同源策略

1 定义与原理

1.1 同源定义

Same source: protocol, host, port

If the protocol, host, and port of both URLs are the same, then the two URLs are considered to be of the same origin

Example

http://example.cpm/dir/page.html

http//example.com/dir2/page2.html Homogen

https://example.com/dir/page.html Different protocols and different sources

http://example.com:81/dir/page.html ports are different, and the source is different

https://other.com/dir/page.html The host is different, and the source is different

The domain name and the corresponding IP are also different from each other.

1.2 同源策略

The same-origin policy is a security function of the browser. Client scripts from different sources cannot read and write the other party's resources without explicit authorization.

The same-origin policy limits how documents or scripts loaded from one source interact with resources from another source. This is an important security mechanism for isolating potentially malicious files.

1.3 跨域

Simply understand it is to access non-homologous resources, which can be accessed using HTML tags, or JS. When JS accesses non-same-original, access requests can be sent, but after the server sends the response back, our client's browser does not accept it by default.

1.4 同源策略限制

When non-homology, JS will be subject to the following three behavior restrictions:

Cookies, LocalStorage, and IndexDB cannot be read

DOM cannot be obtained

AJAX requests to send but the browser does not accept the return message

The same-origin policy allows "cross-domain" writing, but does not allow "cross-domain" reading. Write means uplink, send request, send request, read means downlink, accept response, and receive response;

1.5 两种常用的跨域方式

1.5.1 JSONP

Load remote JS, and you can bring data from remote JS in

1.5.2 CORS

Method to add custom fields in HTTP header proposed to solve cross-domain resource sharing

When the browser makes a request, the Origin field is automatically added to the request header.

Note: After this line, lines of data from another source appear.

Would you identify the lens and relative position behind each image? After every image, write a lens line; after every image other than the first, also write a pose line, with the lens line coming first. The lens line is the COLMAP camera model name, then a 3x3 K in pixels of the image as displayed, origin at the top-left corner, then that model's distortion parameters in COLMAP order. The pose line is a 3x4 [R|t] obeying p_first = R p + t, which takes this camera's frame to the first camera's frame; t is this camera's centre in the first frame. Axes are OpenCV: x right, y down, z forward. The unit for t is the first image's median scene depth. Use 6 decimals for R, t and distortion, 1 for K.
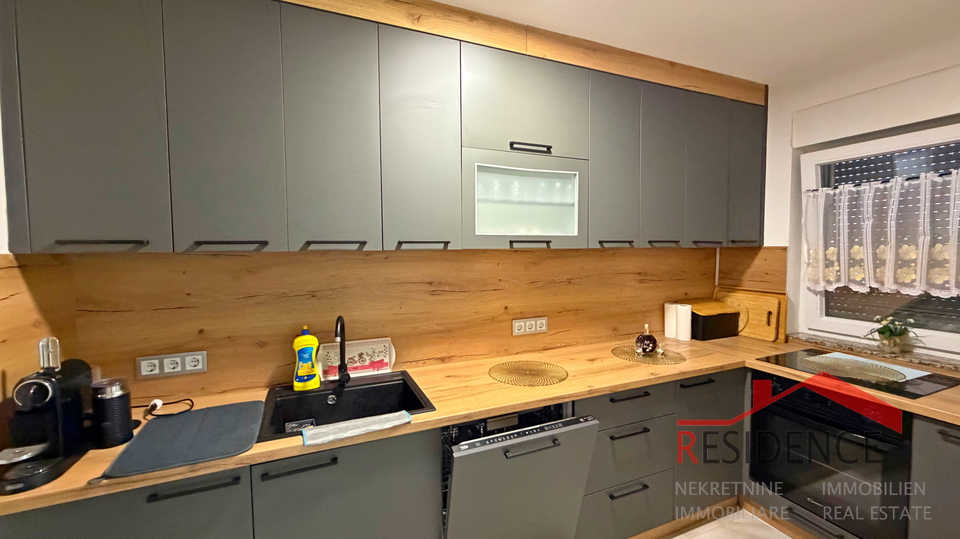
lens RADIAL K [[382.8, 0, 478.4], [0, 382.8, 268.6], [0, 0, 1]] dist [0.001006, 0.000155]
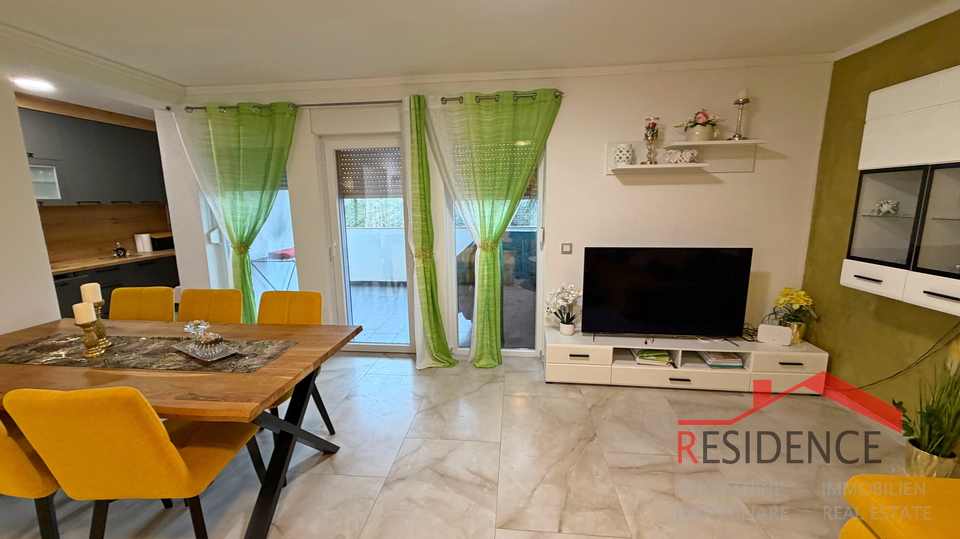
lens RADIAL K [[382.8, 0, 478.6], [0, 382.8, 267.6], [0, 0, 1]] dist [0.001006, 0.000155]
pose [[0.478416, -0.152085, 0.864863, -0.486350], [0.055023, 0.988145, 0.143326, 0.100358], [-0.876408, -0.020982, 0.481113, -1.890546]]
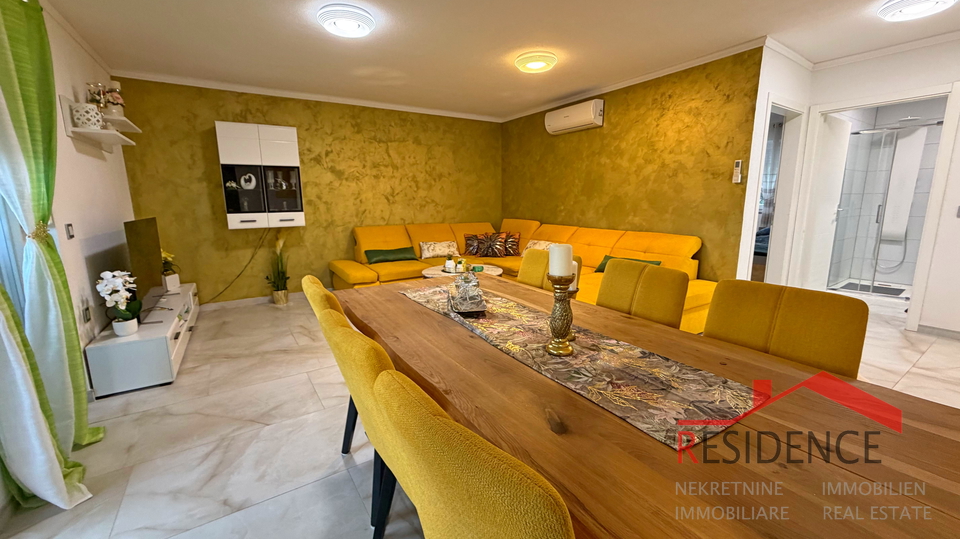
lens RADIAL K [[382.8, 0, 477.6], [0, 382.8, 269.1], [0, 0, 1]] dist [0.001006, 0.000155]
pose [[-0.984096, 0.051283, -0.170076, 0.112067], [0.010793, 0.972915, 0.230910, 0.130455], [0.177311, 0.225402, -0.957995, 0.023990]]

The server verifies the Origin field to determine whether the request is allowed, thereby realizing cross-origin access by the browser.

CORS 的安全问题When the Access-Control-Allow-Credentials in the header of the return packet is True, this indicates that the cookies can be included in the request and sent to the server together, which has security issues.

If the Access-Control-Allow-Origin header is controllable and Access-Control-Allow-Credentials is True, then a controllable website can be used to steal a person's privacy information

When the master station establishes a trust relationship with the sub-site through CORS for resource sharing, if the attacker controls the sub-site, the master station's data can also be obtained.

2 Cookie 与 DOM 中的同源策略

2.1 Cookie

Under the limitation of the same-origin policy, non-homologous sites cannot read cookies to each other, and this restriction also exists in the parent/child domain name.

You can see that the cookies on both sites are not the same

However, the same-origin policy for cookies is that domain can be specified to allow different sites to access each other.

Setting domain breaks the browser's homologous restriction on cookies. You can start through subsites and obtain subsite cookies through subsites.

information

The same-origin policy of cookies does not distinguish between protocol and port

2.2 DOM 树

Under the limitation of the same-origin policy, non-homologous sites cannot obtain DOM from each other. Here, take the example of obtaining DOM between subdomains.

By setting domain, the browser's homologous restrictions on DOM are broken. You can start with the sub-site and modify the DOM tree of the main site.

3 CORS 与 CSRF

相同点：All need to rely on third-party websites

All need to use AJAX asynchronous process

User login is usually required

不同点：Third-party websites can use CORS vulnerabilities to read sensitive information from victims

Third-party websites can use CSRF vulnerabilities to prompt victims to complete sensitive operations of injecting and transfers.

Generally, there are CSRF vulnerabilities in places with CORS vulnerabilities.